Manœuvres de transport pour éviter la hausse des indemnisations à Renfe en janvier

Manœuvres de transport pour éviter la hausse des indemnisations à Renfe en janvier

Le Ministère des Transports et de la Mobilité Durable a lancé un processus de révision du Règlement du Secteur Ferroviaire afin de prévenir l’application d’un système d’indemnisation accru pour les retards chez Renfe. Cette hausse des compensations émane d’une initiative du Parti Populaire, introduite par le biais d’un amendement au Sénat, qui devait entrer en vigueur le 1er janvier 2026.

Dans ce contexte, le département dirigé par Óscar Puente a précisé mercredi dernier qu’une disposition additionnelle récente, intégrée à la Loi de Mobilité Durable lors de son examen parlementaire, établit une nouvelle politique d’indemnisation pour les passagers concernant le non-respect des normes de qualité du service ferroviaire. Cette régulation des compensations s’applique uniquement à Renfe, excluant ainsi les autres opérateurs du marché.

Analyse juridique

Le ministère se fonde sur un rapport de l’Avocat de l’État qui a évalué la portée de cette mission. Celui-ci a conclu que l’opérateur public n’est pas contraint à appliquer la nouvelle politique dès le 1er janvier, mais qu’un développement normatif complémentaire est indispensable. Pour que ce système d’indemnisation puisse être effectif, il sera nécessaire d’approuver une nouvelle régulation ou de modifier l’actuel Règlement du Secteur Ferroviaire.

Par conséquent, le ministère commencera la procédure de modification de ce Règlement, en conformité avec les conclusions du rapport juridique et le mandat de la Loi de Mobilité Durable. Pendant que cette procédure administrative est en cours, le régime des compensations chez Renfe demeurera inchangé.

La décision de procéder à cette réforme fait écho aux déclarations de Puente lors d’une conférence de presse après le dernier Conseil des Ministres de l’année, où il avait annoncé que la question était objet d’analyse juridique. Il a souligné qu’il n’est pas conforme de demander uniquement à l’un des trois opérateurs de rembourser le tarif des billets en cas de retards. “Cela ne s’applique qu’à Renfe, tandis que deux autres entreprises opèrent également.
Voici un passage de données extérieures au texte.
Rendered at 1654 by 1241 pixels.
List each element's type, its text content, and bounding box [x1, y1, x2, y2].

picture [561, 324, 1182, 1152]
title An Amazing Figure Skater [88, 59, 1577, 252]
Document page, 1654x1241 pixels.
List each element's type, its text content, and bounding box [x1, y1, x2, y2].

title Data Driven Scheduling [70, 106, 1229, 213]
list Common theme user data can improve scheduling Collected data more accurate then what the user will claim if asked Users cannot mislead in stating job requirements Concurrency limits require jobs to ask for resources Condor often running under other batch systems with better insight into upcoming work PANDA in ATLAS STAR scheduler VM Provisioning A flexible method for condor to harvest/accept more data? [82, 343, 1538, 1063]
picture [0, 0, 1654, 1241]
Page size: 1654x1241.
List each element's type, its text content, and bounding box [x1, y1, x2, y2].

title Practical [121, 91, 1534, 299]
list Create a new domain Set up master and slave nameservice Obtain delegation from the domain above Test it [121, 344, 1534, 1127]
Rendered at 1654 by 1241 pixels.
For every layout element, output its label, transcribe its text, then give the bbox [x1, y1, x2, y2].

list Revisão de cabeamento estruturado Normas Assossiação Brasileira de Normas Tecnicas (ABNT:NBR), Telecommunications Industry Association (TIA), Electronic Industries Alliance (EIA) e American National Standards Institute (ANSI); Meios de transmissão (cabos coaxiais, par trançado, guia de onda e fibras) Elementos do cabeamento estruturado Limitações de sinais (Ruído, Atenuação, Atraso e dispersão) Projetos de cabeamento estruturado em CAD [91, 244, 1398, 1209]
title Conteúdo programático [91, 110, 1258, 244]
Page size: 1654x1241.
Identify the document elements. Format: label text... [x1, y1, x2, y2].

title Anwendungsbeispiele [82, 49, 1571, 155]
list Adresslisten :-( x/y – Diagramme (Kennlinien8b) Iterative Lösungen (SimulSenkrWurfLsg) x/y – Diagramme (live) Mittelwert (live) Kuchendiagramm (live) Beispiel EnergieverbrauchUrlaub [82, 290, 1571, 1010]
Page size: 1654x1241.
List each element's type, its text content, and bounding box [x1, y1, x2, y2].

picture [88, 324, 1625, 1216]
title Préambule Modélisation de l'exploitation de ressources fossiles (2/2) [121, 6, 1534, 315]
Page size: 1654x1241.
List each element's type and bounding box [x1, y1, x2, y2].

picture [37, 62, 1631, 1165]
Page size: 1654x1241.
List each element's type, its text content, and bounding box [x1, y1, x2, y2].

On pourrait avoir le paradoxe où un train d’Ouigo s’arrête, impactant cinq trains de Renfe, et que seule Renfe soit tenue d’indemniser ses passagers”, a-t-il argumenté.

Cette position rejoint également celle du président de Renfe, Álvaro Fernández Heredia, qui a déclaré dans une interview qu’aucun changement n’interviendrait dans la politique commerciale de l’opérateur avec l’arrivée de la nouvelle année et a affirmé que l’amendement approuvé par le Parlement est inconstitutionnel.

Points importants à retenir

  • Le ministère prévoit de réviser le Règlement du Secteur Ferroviaire en lien avec l’indemnisation des retards.
  • Une nouvelle loi de mobilité durable introduit des compensations uniquement pour Renfe.
  • Un rapport juridique confirme qu’aucune obligation ne s’applique avant un développement normatif récent.
  • La réforme vise à équilibrer les obligations entre les différents opérateurs ferroviaires.
  • Des préoccupations émergent quant à l’équité vis-à-vis des autres entreprises sur le marché.

En tant que voyageuse, je trouve essentiel de discuter des enjeux de cette réforme. Comment garantir un traitement équitable pour tous les passagers, quel que soit l’opérateur ? La réflexion sur la mobilité durable devrait inclure chaque acteur du transport ferroviaire pour en faire un véritable vecteur de progrès social et environnemental. Les décisions prises aujourd’hui affecteront notre manière de voyager demain, et il est impératif de ne pas oublier la voix de ceux qui prennent le train régulièrement.